LRU (Least Recently Used) Cache — eviction policy that removes least-recently-accessed items on overflow. Classic implementation: HashMap + doubly linked list for O(1) get/put. Redis default: `maxmemory-policy allkeys-lru`. Alternatives: LFU (Least Frequently Used), FIFO, random. LRU is universally good for web caching (recent content is hot).
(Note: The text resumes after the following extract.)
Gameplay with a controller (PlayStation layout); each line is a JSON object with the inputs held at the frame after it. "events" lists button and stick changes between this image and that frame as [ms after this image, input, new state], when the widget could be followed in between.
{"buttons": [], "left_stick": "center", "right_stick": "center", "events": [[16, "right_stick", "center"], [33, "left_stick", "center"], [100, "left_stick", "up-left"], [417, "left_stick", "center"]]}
Below: details, example, related terms, FAQ.

Details

  • O(1) operations: get + put
  • Structure: HashMap (key → node) + DoublyLinkedList (insertion order)
  • On get: move node to head
  • On put: add at head; if capacity exceeded → remove tail
  • Variants: LFU (frequency), TinyLFU (Google, Caffeine Java cache), W-TinyLFU

Example

// Python @lru_cache decorator
from functools import lru_cache
@lru_cache(maxsize=128)
def expensive(n): return n * n

// Redis LRU policy
maxmemory 1gb
maxmemory-policy allkeys-lru

Related Terms

Learn more

Frequently Asked Questions

LRU vs LFU — which?

LRU — recency matters. LFU — frequency matters. For web: LRU usually wins (recency correlates with future access). LFU better for static catalog queries.

Is Redis LRU really accurate?

Redis uses approximate LRU for efficiency. Sample 5 keys, evict oldest. Accurate enough for most use cases.

TTL vs LRU?

Different. TTL — absolute expiry (delete after N sec). LRU — eviction on memory pressure. Often combined: TTL on data + LRU for overflow.